Find the number of subsets of \{1,2,3,4,5,\ldots,2000\}, the sum of whose elements is divisible by five.

Easy, right? Just write a program to enumerate all of the subsets of the 2000 element set, add up their members, divide by five, and count the ones with a remainder of zero. You scribble down the program, set it running, and wait for the answer. And wait. And wait. And wait. What’s wrong—did you goof and write an infinite loop? No, but you might as well have done. There are 2^{2000}\sim 10^{500} subsets of a 2000 element set, so if every elementary particle in the visible universe were a supercomputer checking a trillion subsets per second, it would take around 3\times 10^{400} years to check them all, which is rather longer than the present age of the universe, 13.8\times 10^9 years.

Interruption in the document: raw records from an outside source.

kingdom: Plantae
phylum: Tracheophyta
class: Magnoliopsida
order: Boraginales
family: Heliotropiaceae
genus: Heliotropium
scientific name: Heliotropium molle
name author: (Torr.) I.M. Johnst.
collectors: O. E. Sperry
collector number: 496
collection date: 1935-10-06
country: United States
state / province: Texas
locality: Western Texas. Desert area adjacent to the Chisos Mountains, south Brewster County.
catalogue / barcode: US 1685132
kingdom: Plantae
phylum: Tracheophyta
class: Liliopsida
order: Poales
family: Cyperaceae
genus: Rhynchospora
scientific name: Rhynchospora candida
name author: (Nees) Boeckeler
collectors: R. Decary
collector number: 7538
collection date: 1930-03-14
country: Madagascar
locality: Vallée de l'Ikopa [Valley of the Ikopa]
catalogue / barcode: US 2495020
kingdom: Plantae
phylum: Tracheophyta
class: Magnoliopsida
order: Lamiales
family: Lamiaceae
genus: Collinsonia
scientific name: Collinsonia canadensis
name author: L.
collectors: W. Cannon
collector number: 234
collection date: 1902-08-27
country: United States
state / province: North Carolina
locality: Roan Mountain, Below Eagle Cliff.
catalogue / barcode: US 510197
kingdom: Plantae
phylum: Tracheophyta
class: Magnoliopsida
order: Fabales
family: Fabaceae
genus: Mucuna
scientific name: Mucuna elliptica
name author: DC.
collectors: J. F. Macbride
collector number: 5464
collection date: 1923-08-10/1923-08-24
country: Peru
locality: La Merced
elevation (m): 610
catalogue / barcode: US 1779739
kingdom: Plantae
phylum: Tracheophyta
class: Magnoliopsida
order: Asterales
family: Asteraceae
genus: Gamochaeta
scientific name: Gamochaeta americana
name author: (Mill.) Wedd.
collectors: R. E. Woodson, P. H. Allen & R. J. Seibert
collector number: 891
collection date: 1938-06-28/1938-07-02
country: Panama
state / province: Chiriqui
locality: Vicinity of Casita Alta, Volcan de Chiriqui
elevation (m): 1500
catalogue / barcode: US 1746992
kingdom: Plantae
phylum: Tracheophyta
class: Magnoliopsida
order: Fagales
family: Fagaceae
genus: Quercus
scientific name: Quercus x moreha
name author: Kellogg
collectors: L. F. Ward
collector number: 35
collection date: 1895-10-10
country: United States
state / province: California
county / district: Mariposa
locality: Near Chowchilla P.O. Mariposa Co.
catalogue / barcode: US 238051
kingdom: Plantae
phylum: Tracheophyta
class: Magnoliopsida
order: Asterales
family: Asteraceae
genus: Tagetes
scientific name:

So, it is impossible? Not so fast (or so slowly). An extremely subtle and powerful mathematical tool called a generating function allows expressing the subsets in terms of a polynomial whose coefficients count the number of terms with various sums. Treating multiplication of complex numbers as vector rotation in the complex plane allows finding the coefficients expressing sums divisible by five, et voilà, out comes the answer.

It is far from obvious why high-order polynomials and complex numbers should have anything to do with a discrete combinatorial problem, but discovering that they do provides another peek into the deep unity of mathematics and how looking at a problem from a different perspective may allow solving problems which seem utterly intractable at first glance.